Legislation would authorize state fines; task force urges quality rating system
Peggy Scott should be relaxing in retirement at her James Island home. Instead, she's running ragged watching her 5-month-old granddaughter while the girl's mother works.
She doesn't want to see her granddaughter placed in child care because she doesn't trust the state to ensure the girl's safety. South Carolina should do more to help working parents identify quality child care and to clamp down on centers that put children at risk, she said.
"I'm no spring chicken anymore. It's killing me," she said. "But I have an abhorrence to day care."
A recent Post and Courier series found that many Lowcountry child care centers repeatedly violate state regulations meant to protect the safety and health of children in their care. That's because the state lacks authority to enforce its own rules by imposing penalties on violators, and it rarely shuts down problem centers, the newspaper found.
Two efforts under way this year could change that.
Sen. Joel Lourie, D-Columbia, is expected to introduce legislation today that would give the state authority to fine child care operators who repeatedly or wilfully place children at risk and impose criminal penalties on day care businesses that fail to register with the state. And a state task force is wrapping up a report that recommends the state adopt a quality rating system and provide financial supports to help centers improve.
"We are not trying to nitpick them to death," Lourie said. "This is an opportunity to weed out those few operators who consistently violate standards and put children in harm's way."
Opinions from the child care industry are mixed.
Phyllis Savenkoff, director of Kreative Kids Child Development in Summerville, said centers have enough on their plates without worrying that an overzealous state bureaucrat is going to ring them up for fines.
"I just don't think they need to fine centers," she said. "If there was negligence on the part of the center, I could see it, but it would start to spread to other centers that are trying to do the right thing."
Lourie's Childcare Safety Enhancement Act of 2008 also would restructure a state child care advisory board and allow state regulators to inspect home-based child care-centers at least once every three years. Under current state law, home centers caring for fewer than six children are not regulated by the state and only subject to inspection when a complaint is filed.

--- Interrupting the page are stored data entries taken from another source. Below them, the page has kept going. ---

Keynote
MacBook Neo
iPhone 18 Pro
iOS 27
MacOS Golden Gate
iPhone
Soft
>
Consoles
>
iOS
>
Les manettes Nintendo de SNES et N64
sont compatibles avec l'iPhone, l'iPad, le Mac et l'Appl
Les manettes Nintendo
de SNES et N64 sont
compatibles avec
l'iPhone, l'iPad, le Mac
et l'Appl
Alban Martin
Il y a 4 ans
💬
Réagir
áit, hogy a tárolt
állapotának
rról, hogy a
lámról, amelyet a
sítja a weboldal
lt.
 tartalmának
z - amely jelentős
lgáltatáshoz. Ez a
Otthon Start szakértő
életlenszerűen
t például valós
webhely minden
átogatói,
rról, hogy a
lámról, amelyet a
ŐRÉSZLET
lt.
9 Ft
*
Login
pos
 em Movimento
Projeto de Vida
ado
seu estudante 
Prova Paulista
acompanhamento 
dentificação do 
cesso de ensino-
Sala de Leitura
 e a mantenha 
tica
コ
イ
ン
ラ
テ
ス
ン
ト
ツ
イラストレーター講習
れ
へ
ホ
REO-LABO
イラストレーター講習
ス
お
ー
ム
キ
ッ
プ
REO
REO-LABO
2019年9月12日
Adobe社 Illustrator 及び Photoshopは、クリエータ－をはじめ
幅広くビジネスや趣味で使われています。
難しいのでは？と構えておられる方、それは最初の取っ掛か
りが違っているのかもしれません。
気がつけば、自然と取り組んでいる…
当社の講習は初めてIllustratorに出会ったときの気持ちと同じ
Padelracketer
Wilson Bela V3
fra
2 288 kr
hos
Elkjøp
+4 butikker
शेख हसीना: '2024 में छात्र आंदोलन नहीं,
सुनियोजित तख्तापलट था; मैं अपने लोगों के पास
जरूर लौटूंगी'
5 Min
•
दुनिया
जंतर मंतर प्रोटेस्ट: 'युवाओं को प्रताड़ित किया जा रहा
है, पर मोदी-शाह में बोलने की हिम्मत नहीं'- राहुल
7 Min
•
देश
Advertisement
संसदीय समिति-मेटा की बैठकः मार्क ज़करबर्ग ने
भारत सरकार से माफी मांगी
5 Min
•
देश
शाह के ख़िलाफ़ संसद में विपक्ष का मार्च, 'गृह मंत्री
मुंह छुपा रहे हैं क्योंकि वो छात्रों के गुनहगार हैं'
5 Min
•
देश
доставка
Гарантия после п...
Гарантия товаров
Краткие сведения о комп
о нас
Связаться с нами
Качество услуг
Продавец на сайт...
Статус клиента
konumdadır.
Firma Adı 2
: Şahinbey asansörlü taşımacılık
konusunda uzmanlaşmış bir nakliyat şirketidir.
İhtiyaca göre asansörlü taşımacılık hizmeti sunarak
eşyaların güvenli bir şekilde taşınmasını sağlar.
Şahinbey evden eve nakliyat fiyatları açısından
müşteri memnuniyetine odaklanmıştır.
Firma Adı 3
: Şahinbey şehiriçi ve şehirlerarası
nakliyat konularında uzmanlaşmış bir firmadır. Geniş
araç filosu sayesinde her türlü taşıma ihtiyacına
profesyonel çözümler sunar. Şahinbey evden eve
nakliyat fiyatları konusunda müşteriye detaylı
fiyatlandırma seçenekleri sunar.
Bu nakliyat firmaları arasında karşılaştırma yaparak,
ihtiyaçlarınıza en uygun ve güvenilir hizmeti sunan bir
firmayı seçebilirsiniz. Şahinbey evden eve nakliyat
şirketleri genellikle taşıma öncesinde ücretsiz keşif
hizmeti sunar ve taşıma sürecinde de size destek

Kimberly Gaillard operates a small child care center out of her home in downtown Charleston. She's OK with state inspectors dropping by, as long as they apply the visits evenly to all home centers. "I think safety should be the number one concern. I'm fine with that."
Officials with the Department of Social Services had no comment on the legislation, but Leigh Bolick, who heads the agency's child care services division, recently told The Post and Courier that her inspectors already are overloaded with centers and new duties would only add to their workload.
Lourie said his bill would not impose on the state's 1,500 home-based centers the myriad rules now required of larger, licensed centers. It would, however, give the state the power to occasionally check in, he said.
"If you are keeping children in your home for a business to make an income, I think the state has an obligation to make sure some basic standards are in place," Lourie said.
The bill also takes aim at a state advisory board that can veto proposed child care regulations before lawmakers even consider them. Lourie's bill takes away the board's veto power and lowers the industry's representation on the board by one and gives that slot to a parent. Lourie and others have said that the industry has too much power to quash proposed regulations it doesn't like.
Child care industry leaders say they don't oppose oversight but are wary of regulations that would raise costs out of the reach of working parents.
Susan DeVenny, director of First Steps, applauded lawmakers' interest in child care issues and said she hopes the attention builds support for a voluntary five-level rating program for child care centers. Most other states already offer parents such a resource.
The proposed rating system would include grants and tax incentives to help centers achieve higher ratings, provide tax credits for parents who place their children in high-ranking centers and offer financial incentives to teachers and caregivers who pursue additional education in their profession.
DeVenny said she believes child care operators will buy into the plan because it includes practical tools to help them improve their businesses and raise the quality of care for children.
"It's not just about having standards," she said. "It needs to be tied to incentives that provide the wherewithal to achieve them."